Enable sharding - how it affects the existing databases?

Maciej_Pakulski1 · August 17, 2021, 7:03pm

Hi,

I’ve a cluster with almost 50 different databases. We’d like to enable sharding (2 shards) for the cluster, however we only want 2 or 3 collections to be shared collectons. Rest will remain non-shared.
In the documentation, there is a text:

Each database in a sharded cluster has a primary shard that holds all the un-sharded collections for that database. Each database has its own primary shard. The primary shard has no relation to the primary in a replica set.

How I understand it, is that for every single database, mongo will will choose one of the shards to be the primary and basically keep the data there. However, will mongo also try to rebalance the databases between 2 shards, so that data are spread more or less evenly ?

Prasad_Saya · August 18, 2021, 2:46am

Hello @Maciej_Pakulski1, welcome to the MongoDB Community forum!

Here are some clarifications.

How I understand it, is that for every single database, mongo will will choose one of the shards to be the primary and basically keep the data there.

For existing databases, when you deploy a new sharded cluster with shards that were previously used as replica sets, all existing databases continue to reside on their original replica sets.

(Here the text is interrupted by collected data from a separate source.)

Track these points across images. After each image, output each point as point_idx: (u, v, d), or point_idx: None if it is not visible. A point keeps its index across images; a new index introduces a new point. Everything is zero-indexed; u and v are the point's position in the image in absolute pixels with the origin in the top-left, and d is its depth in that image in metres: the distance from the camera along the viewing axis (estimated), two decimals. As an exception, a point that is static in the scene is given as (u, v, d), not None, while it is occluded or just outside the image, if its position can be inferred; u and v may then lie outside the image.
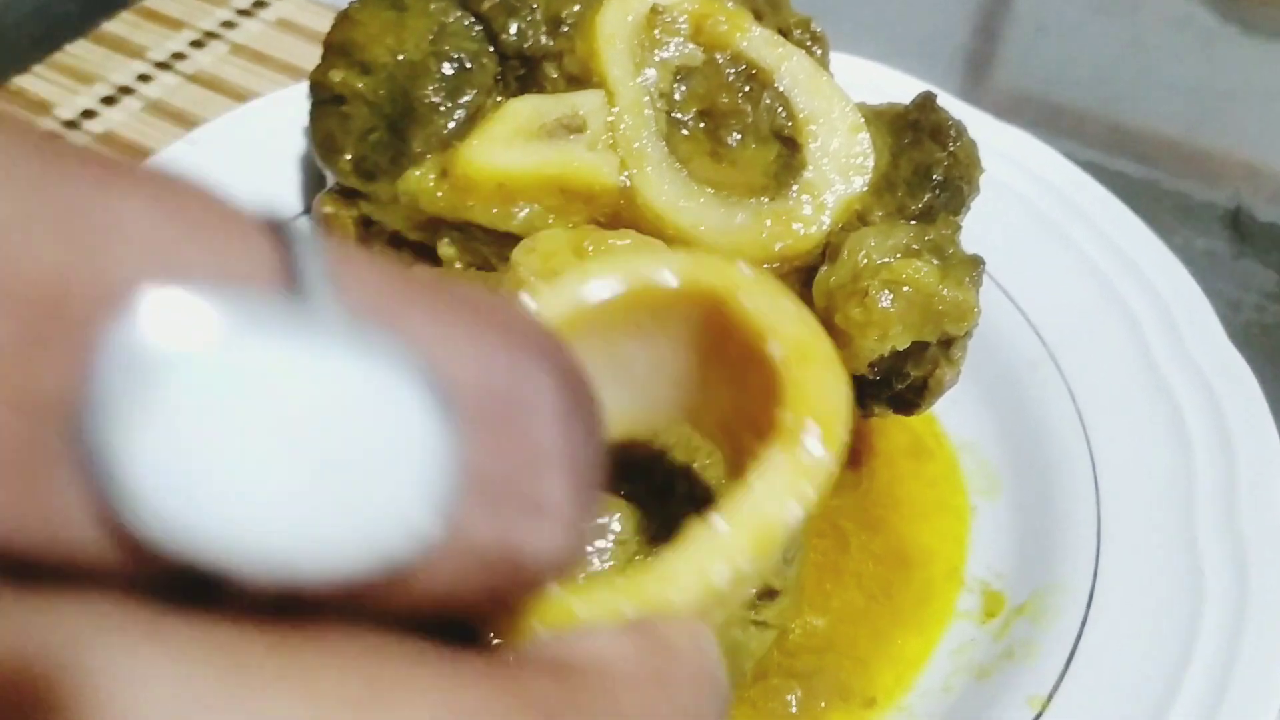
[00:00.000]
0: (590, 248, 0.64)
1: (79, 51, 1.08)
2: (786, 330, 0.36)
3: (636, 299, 0.39)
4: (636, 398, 0.41)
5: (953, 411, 0.75)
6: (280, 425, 0.17)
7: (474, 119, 0.73)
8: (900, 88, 0.78)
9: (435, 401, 0.18)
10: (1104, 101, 1.16)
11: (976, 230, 0.71)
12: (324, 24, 0.77)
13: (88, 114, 1.03)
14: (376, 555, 0.17)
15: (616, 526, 0.56)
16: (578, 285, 0.39)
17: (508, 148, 0.71)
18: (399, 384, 0.17)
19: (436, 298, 0.20)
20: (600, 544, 0.55)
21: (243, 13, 1.12)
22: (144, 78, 1.06)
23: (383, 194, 0.74)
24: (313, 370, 0.17)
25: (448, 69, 0.74)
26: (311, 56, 0.77)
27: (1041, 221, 0.81)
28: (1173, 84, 1.19)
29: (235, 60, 1.08)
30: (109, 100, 1.04)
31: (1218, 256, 0.96)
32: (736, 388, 0.38)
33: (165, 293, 0.17)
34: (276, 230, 0.19)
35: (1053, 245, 0.81)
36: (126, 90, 1.05)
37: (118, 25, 1.11)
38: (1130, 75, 1.19)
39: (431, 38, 0.74)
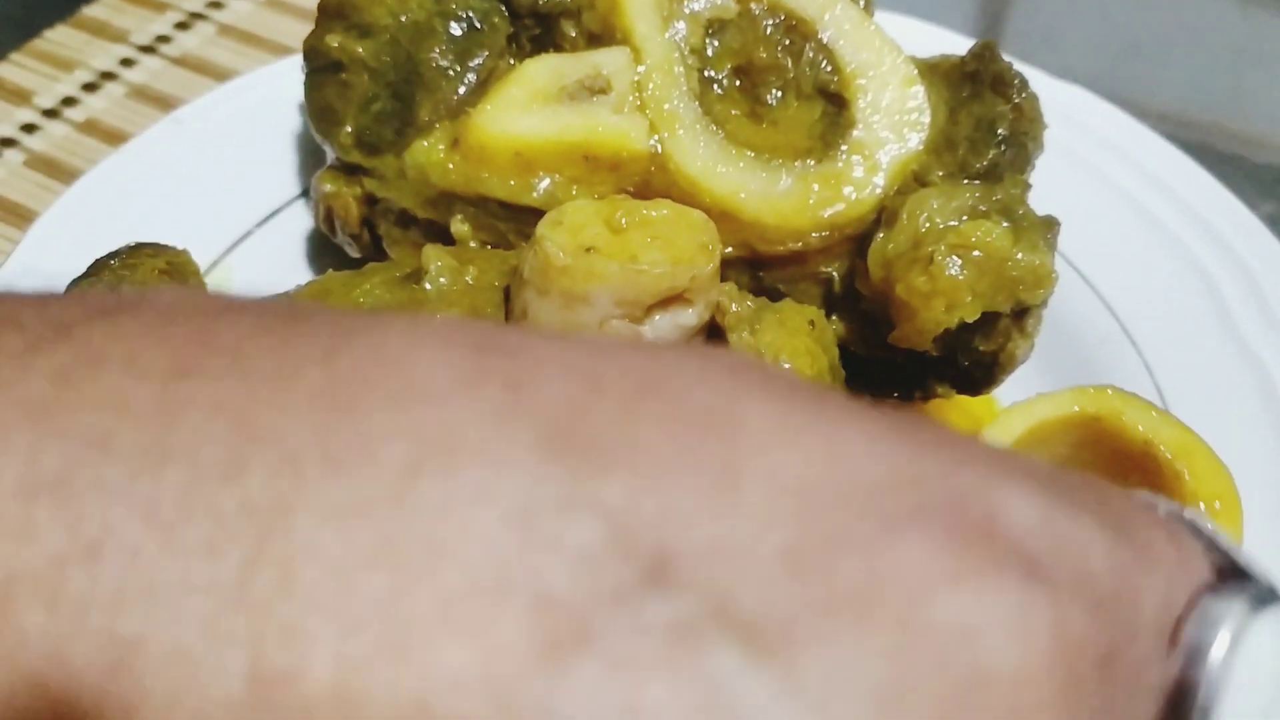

This means your existing data is on a replica set. In a sharded cluster this replica set will become a shard. The existing databases on the replica set will remain on that replica set (and the shard).

For the new databases, that is the databases created subsequently, the database may reside on any shard in the cluster. The mongos selects the primary shard when creating a new database by picking the shard in the cluster that has the least amount of data.

After creating a sharded cluster, the new databases created can be on any of the two shards (in your case).

Note that you can change the primary shard for a database using the movePrimary command.

However, will mongo also try to rebalance the databases between 2 shards, so that data are spread more or less evenly ?

The distribution of collection data happens upon sharding a collection. In a sharded cluster you can have sharded and un-sharded collections. Only, the sharded collections are distributed among the shards. How evenly the data distribution happens is mainly determined by the shard key (and the number of shards).

system · August 23, 2021, 2:46am

This topic was automatically closed 5 days after the last reply. New replies are no longer allowed.